Oh, and what was it about California, man? I mean, seriously, they literally designed all their towns -- the concrete, the benches, their railings, parking lots, post offices, banks, even their friggin' picnic tables -- in a way that begged for a skateboarder to come and thrash it all up. Why didn't they do that on the east coast? The Northeast had no school parking lots with curved lips in the concrete that could be skated upon as if they were gnarly quarter pipes. In fact, everything about California schools were so skater-friendly. A jungle of concrete. A playground for skaters. All the world's a skate park.
Watching "Eight", I felt a rush of energy take me over. All I wanted to do was thrash and thrash hard. Then I remembered how, when I was young, I would watch these Powell-Peralta videos over and over again, go out and skate, and I would hum the skate video's music to myself while I grinded curbs and copings so nastily. The video fueled me with so much energy that I actually skated better after a viewing.
"Oh man," I thought, "I gotta show this video to my nephew. 'Eight' will absolutely blow his mind! Surely this video will provide the nurturing he needs to become the next Rodney Mullen!" So, next chance I got, I sat my nephew down on the couch, asked him if he was ready to have his mind blown for the first time during his eight years on the earth, then I popped in the Powell-Peralta special, AND...
My nephew wasn't too impressed. He said he had seen much better tricks on a video he saw on YouTube. He wanted bigger ramps. More insane tricks. Tail-grabs weren't impressive enough. Neither were hand-plants. And as far as the street skating went? Weak sauce, bruh. He didn't share my sentiment about street skating being a more advanced form of ballet.
"But...but...don't you...don't you see what I'm seeing...all the...all the grinds...and the nose manuals...."
No. He didn't see it.
I was heartbroken. I expected a reaction more along the lines of, "Wow, Uncle Matt, what in the world am I watching right now?" and my response would've been, "What you're seeing, nephew, is the energy of God manifested in the form of skateboarding." And then I would become his favorite uncle because I had exposed him to such a sick skateboarding video.
Nah. Didn't happen that way. YouTube has basically sucked the fun out of, well, basically everything. Gone are the days of acquiring one sick skateboarding video that you watch over and over again until the tracking withers away into a windy storm of analog and then a snow blizzard and then eventual oblivion. Now you can surf YouTube and you're exposed to the best of anything and everything you want. In short, YouTube has made us jaded. Nothing impresses us anymore, or, well, it takes a lot more to impress us, that's what I'm saying.
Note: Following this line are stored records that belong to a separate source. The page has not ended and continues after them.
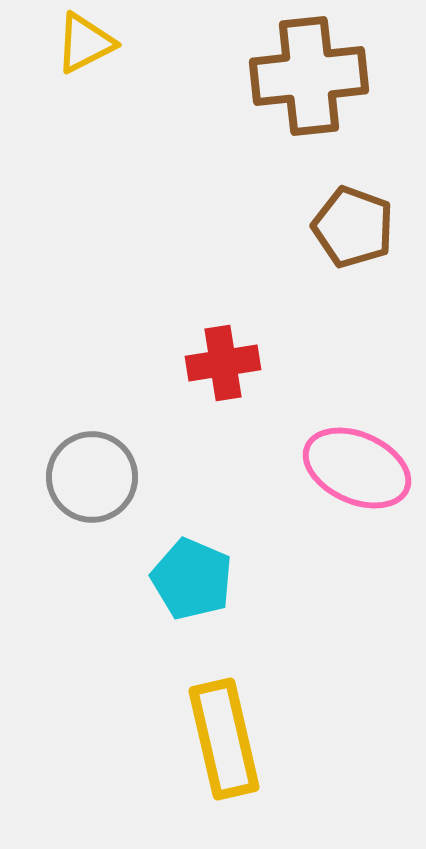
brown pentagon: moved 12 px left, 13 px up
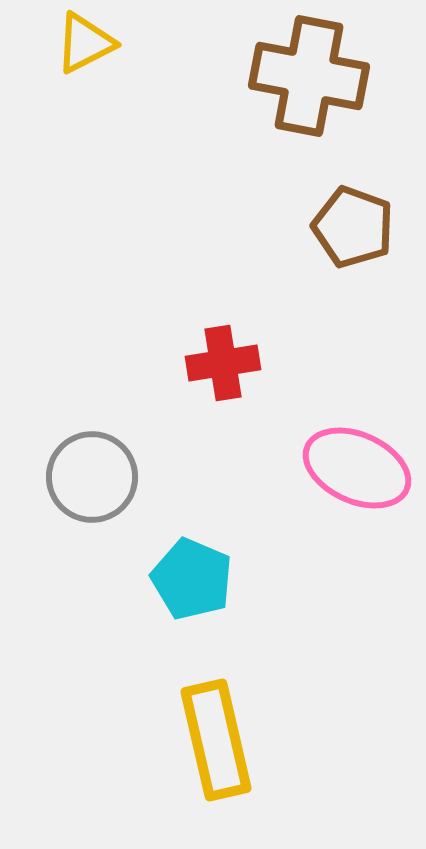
brown cross: rotated 17 degrees clockwise
yellow rectangle: moved 8 px left, 1 px down
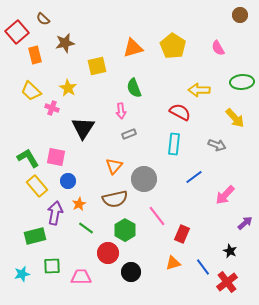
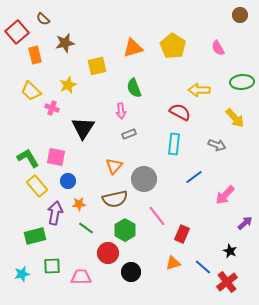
yellow star at (68, 88): moved 3 px up; rotated 18 degrees clockwise
orange star at (79, 204): rotated 24 degrees clockwise
blue line at (203, 267): rotated 12 degrees counterclockwise
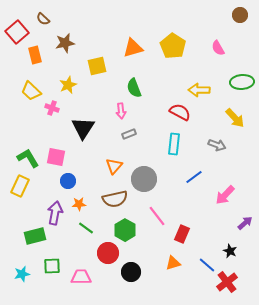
yellow rectangle at (37, 186): moved 17 px left; rotated 65 degrees clockwise
blue line at (203, 267): moved 4 px right, 2 px up
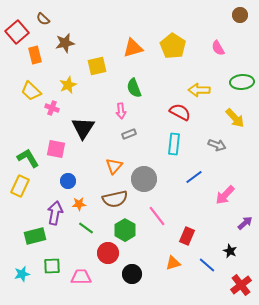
pink square at (56, 157): moved 8 px up
red rectangle at (182, 234): moved 5 px right, 2 px down
black circle at (131, 272): moved 1 px right, 2 px down
red cross at (227, 282): moved 14 px right, 3 px down
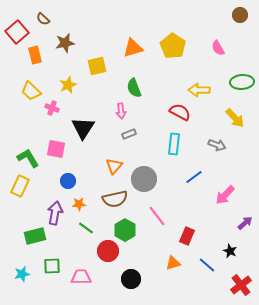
red circle at (108, 253): moved 2 px up
black circle at (132, 274): moved 1 px left, 5 px down
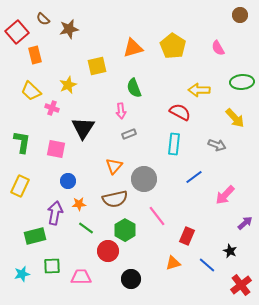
brown star at (65, 43): moved 4 px right, 14 px up
green L-shape at (28, 158): moved 6 px left, 16 px up; rotated 40 degrees clockwise
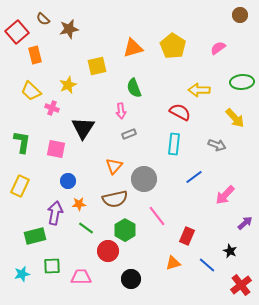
pink semicircle at (218, 48): rotated 84 degrees clockwise
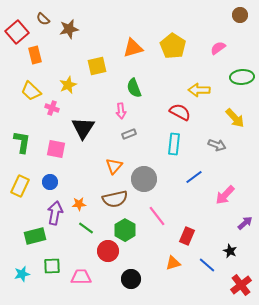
green ellipse at (242, 82): moved 5 px up
blue circle at (68, 181): moved 18 px left, 1 px down
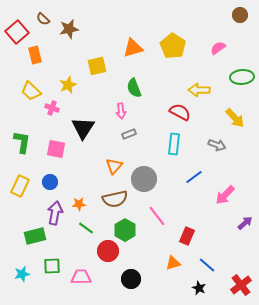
black star at (230, 251): moved 31 px left, 37 px down
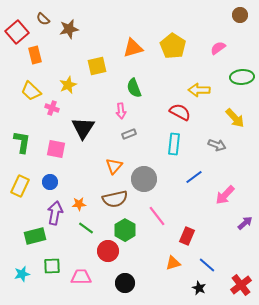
black circle at (131, 279): moved 6 px left, 4 px down
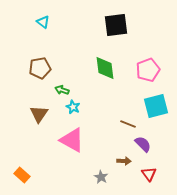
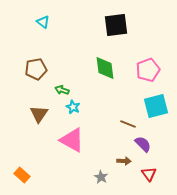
brown pentagon: moved 4 px left, 1 px down
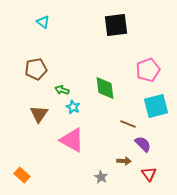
green diamond: moved 20 px down
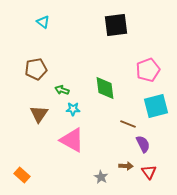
cyan star: moved 2 px down; rotated 24 degrees counterclockwise
purple semicircle: rotated 18 degrees clockwise
brown arrow: moved 2 px right, 5 px down
red triangle: moved 2 px up
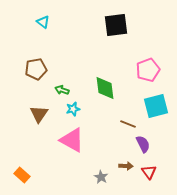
cyan star: rotated 16 degrees counterclockwise
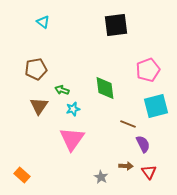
brown triangle: moved 8 px up
pink triangle: moved 1 px up; rotated 36 degrees clockwise
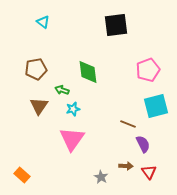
green diamond: moved 17 px left, 16 px up
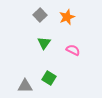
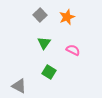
green square: moved 6 px up
gray triangle: moved 6 px left; rotated 28 degrees clockwise
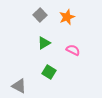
green triangle: rotated 24 degrees clockwise
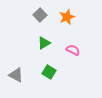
gray triangle: moved 3 px left, 11 px up
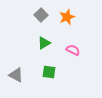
gray square: moved 1 px right
green square: rotated 24 degrees counterclockwise
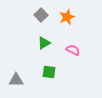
gray triangle: moved 5 px down; rotated 28 degrees counterclockwise
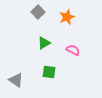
gray square: moved 3 px left, 3 px up
gray triangle: rotated 35 degrees clockwise
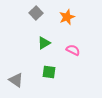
gray square: moved 2 px left, 1 px down
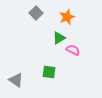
green triangle: moved 15 px right, 5 px up
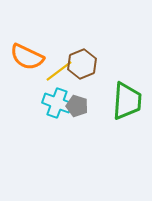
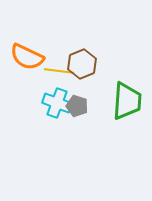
yellow line: rotated 44 degrees clockwise
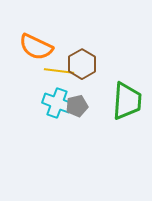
orange semicircle: moved 9 px right, 10 px up
brown hexagon: rotated 8 degrees counterclockwise
gray pentagon: rotated 30 degrees counterclockwise
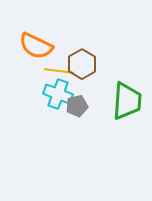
orange semicircle: moved 1 px up
cyan cross: moved 1 px right, 9 px up
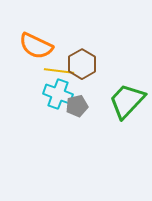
green trapezoid: rotated 141 degrees counterclockwise
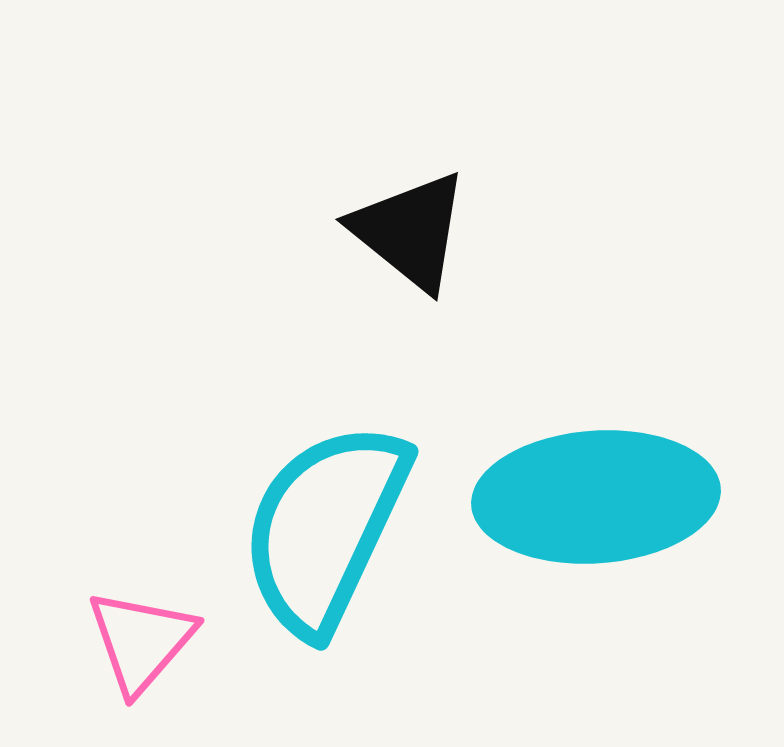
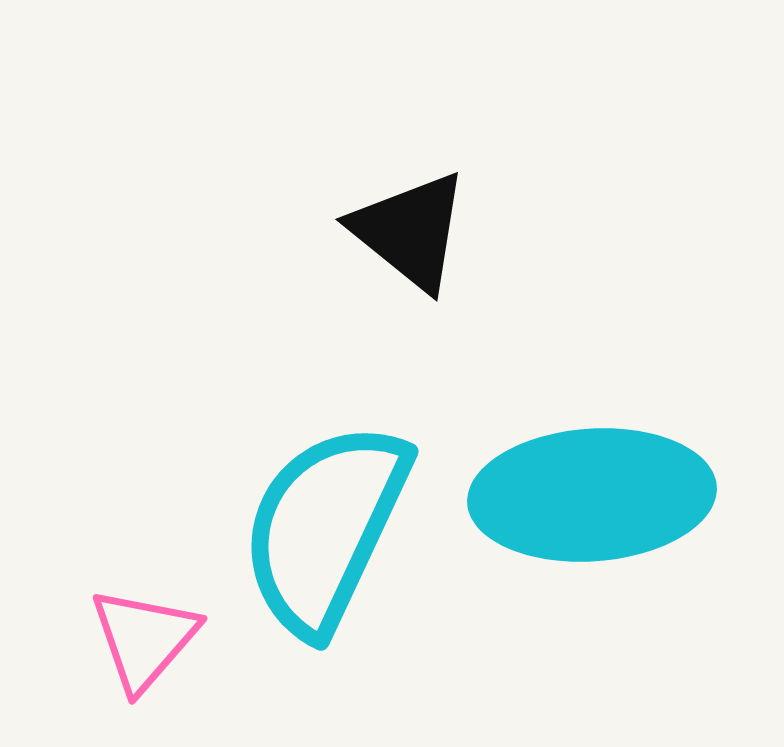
cyan ellipse: moved 4 px left, 2 px up
pink triangle: moved 3 px right, 2 px up
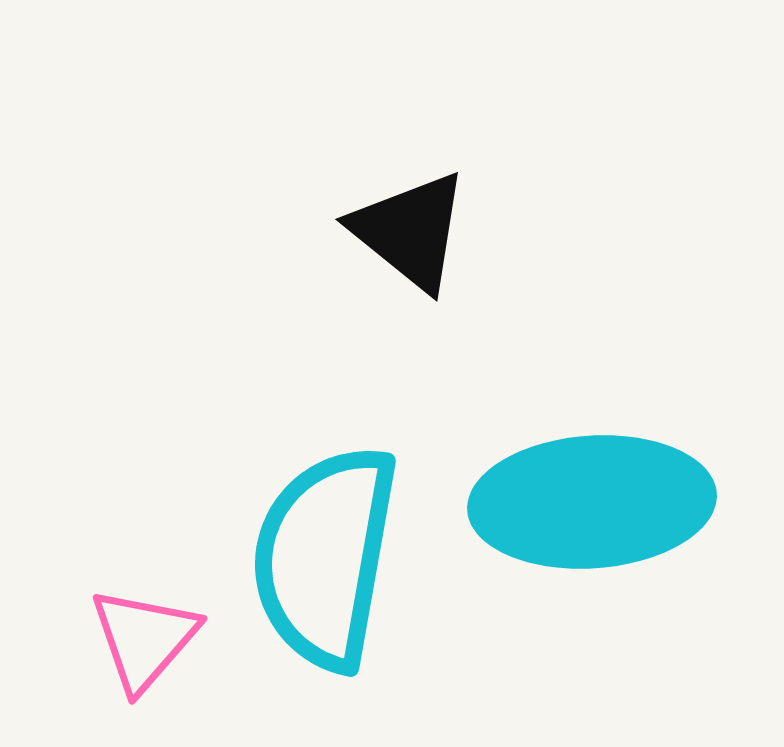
cyan ellipse: moved 7 px down
cyan semicircle: moved 29 px down; rotated 15 degrees counterclockwise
I guess I sound like a ninety-year-old's flatulence, though. Yes, that's my creative way of saying I was an old fart. You probably got it but I wanted to be sure.
Anyway, that was it for me. My attempt at nurturing my nephew's (potential) skateboarding gene failed. I leave it up to nature now because if he's not impressed by Powell-Peralta videos then, in my eyes, he's a lost cause. If my nephew becomes the next Tony Hawk, that's great. But it won't be because of me.
Oh, I'm just kidding. I'll still nurture him. Sort of. Just kidding not kidding. Opposite day regular day. Fingers not crossed fingers crossed.